Macri spoke his mind about Chávez. The mayor had invited the President, who does not take his calls, to the re-opening of subway Line A in Buenos Aires on Wednesday. Fernández de Kirchner and Macri spent a lot of time bickering about the city subway until the mayor finally accepted to take over the service from the national government.
It was extremely unlikely that the President would have accepted Macri’s invitation. Macri was hoping to make a political point by inviting the President and then potentially capitalizing on her decision not to attend Wednesday’s re-opening. But come Wednesday Fernández de Kirchner was in Caracas.

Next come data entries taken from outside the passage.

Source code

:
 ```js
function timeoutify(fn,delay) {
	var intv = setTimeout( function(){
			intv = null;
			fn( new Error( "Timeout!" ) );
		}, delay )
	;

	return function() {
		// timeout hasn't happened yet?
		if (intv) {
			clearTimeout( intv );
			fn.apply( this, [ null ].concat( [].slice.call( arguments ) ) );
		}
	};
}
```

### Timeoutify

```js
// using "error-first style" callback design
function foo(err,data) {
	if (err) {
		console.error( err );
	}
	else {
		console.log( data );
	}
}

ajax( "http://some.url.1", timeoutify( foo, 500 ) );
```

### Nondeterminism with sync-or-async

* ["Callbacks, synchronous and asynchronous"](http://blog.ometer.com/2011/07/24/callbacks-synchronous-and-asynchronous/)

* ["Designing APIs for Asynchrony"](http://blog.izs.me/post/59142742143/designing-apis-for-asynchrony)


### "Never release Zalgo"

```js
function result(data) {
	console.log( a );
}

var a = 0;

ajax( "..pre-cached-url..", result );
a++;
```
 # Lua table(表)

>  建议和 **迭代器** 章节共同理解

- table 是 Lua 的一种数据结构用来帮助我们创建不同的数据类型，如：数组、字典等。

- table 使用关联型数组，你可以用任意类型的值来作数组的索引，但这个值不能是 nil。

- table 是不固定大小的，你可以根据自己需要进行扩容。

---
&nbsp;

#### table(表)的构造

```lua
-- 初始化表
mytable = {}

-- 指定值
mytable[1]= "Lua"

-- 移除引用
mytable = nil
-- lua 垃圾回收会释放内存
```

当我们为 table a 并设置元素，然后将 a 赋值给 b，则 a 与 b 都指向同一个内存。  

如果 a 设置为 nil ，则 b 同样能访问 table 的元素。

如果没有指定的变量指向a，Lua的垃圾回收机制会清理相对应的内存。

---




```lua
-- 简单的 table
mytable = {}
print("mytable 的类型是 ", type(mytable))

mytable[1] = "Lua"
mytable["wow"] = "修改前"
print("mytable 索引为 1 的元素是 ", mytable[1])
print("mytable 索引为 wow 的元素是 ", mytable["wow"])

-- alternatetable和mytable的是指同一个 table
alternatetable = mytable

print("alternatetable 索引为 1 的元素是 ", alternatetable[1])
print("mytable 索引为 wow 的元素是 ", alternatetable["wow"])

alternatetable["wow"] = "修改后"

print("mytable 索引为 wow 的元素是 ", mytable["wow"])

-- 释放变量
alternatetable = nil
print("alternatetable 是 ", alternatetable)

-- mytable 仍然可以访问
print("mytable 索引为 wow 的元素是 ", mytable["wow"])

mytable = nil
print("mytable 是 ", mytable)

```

The national government dispatched Interior and Transport Minister Florencio Randazzo to the subway opening ceremony headed by Macri. Macri and Randazzo chatted amiably enough and a day or two later were arguing about policies in the media.
Chávez’s death is also likely to have a sobering effect on the opposition, if only briefly, because it is a reminder of the kind of political support that, to quote Mujica, “colossal” and “controversial” leaders often enjoy. Kirchner’s funeral in 2010 was attended by thousands and it changed the mood of the nation dramatically enough for Fernández de Kirchner to score an impressive landslide re-election victory a year later. Leaders of most Kirchnerite political groups also travelled to Caracas to pay tribute to Chávez. Chávez was probably more of an influence for those Kirchnerite activists than for the President herself.
Chávez is dead. Fernández de Kirchner and Ahmadinejad never for a minute stepped into the same hall together. The President, after flying to Caracas and back in a flash and keeping everyone posted with many tweets, has shown the region and Argentina that she is very much her own person.